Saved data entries
- - - -

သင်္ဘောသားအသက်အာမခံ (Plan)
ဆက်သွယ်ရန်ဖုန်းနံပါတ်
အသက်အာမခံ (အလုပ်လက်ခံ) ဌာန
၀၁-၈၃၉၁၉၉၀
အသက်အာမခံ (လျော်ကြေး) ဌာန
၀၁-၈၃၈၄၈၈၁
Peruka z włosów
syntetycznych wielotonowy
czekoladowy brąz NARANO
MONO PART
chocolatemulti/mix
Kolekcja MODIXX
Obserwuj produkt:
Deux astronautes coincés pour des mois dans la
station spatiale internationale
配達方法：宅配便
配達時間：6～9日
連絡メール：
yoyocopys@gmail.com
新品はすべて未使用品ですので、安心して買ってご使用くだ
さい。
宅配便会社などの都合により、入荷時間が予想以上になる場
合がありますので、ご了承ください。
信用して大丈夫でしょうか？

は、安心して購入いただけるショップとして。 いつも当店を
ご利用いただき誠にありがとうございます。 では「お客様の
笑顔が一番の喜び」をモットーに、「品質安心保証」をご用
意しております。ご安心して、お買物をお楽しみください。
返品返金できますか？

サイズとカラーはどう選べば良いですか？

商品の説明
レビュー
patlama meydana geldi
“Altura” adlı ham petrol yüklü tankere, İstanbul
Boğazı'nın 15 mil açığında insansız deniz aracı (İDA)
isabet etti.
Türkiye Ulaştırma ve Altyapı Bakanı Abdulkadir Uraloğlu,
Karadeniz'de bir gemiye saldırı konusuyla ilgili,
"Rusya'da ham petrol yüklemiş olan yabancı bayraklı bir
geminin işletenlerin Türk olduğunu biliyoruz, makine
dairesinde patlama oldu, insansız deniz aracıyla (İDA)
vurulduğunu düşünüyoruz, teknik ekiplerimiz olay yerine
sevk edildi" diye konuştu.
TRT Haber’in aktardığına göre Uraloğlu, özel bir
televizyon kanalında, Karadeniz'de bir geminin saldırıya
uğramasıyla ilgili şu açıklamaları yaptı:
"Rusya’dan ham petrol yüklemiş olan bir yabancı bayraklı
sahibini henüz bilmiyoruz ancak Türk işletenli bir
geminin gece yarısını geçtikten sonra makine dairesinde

- - - -

_Work required_
Transcribe exactly the lines from the one containing "宅配便会社などの都合により、入荷時間が予想以上になる場" through the end of the records, both included, and nothing else.

_Result_
宅配便会社などの都合により、入荷時間が予想以上になる場
合がありますので、ご了承ください。
信用して大丈夫でしょうか？

は、安心して購入いただけるショップとして。 いつも当店を
ご利用いただき誠にありがとうございます。 では「お客様の
笑顔が一番の喜び」をモットーに、「品質安心保証」をご用
意しております。ご安心して、お買物をお楽しみください。
返品返金できますか？

サイズとカラーはどう選べば良いですか？

商品の説明
レビュー
patlama meydana geldi
“Altura” adlı ham petrol yüklü tankere, İstanbul
Boğazı'nın 15 mil açığında insansız deniz aracı (İDA)
isabet etti.
Türkiye Ulaştırma ve Altyapı Bakanı Abdulkadir Uraloğlu,
Karadeniz'de bir gemiye saldırı konusuyla ilgili,
"Rusya'da ham petrol yüklemiş olan yabancı bayraklı bir
geminin işletenlerin Türk olduğunu biliyoruz, makine
dairesinde patlama oldu, insansız deniz aracıyla (İDA)
vurulduğunu düşünüyoruz, teknik ekiplerimiz olay yerine
sevk edildi" diye konuştu.
TRT Haber’in aktardığına göre Uraloğlu, özel bir
televizyon kanalında, Karadeniz'de bir geminin saldırıya
uğramasıyla ilgili şu açıklamaları yaptı:
"Rusya’dan ham petrol yüklemiş olan bir yabancı bayraklı
sahibini henüz bilmiyoruz ancak Türk işletenli bir
geminin gece yarısını geçtikten sonra makine dairesinde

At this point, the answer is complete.